Repeat the data verbatim.

· · ·

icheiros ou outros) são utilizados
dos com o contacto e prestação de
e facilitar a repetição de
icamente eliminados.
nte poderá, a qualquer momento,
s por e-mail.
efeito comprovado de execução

· · ·

* _PROBLEM SOLUTION_:
icheiros ou outros) são utilizados
dos com o contacto e prestação de
e facilitar a repetição de
icamente eliminados.
nte poderá, a qualquer momento,
s por e-mail.
efeito comprovado de execução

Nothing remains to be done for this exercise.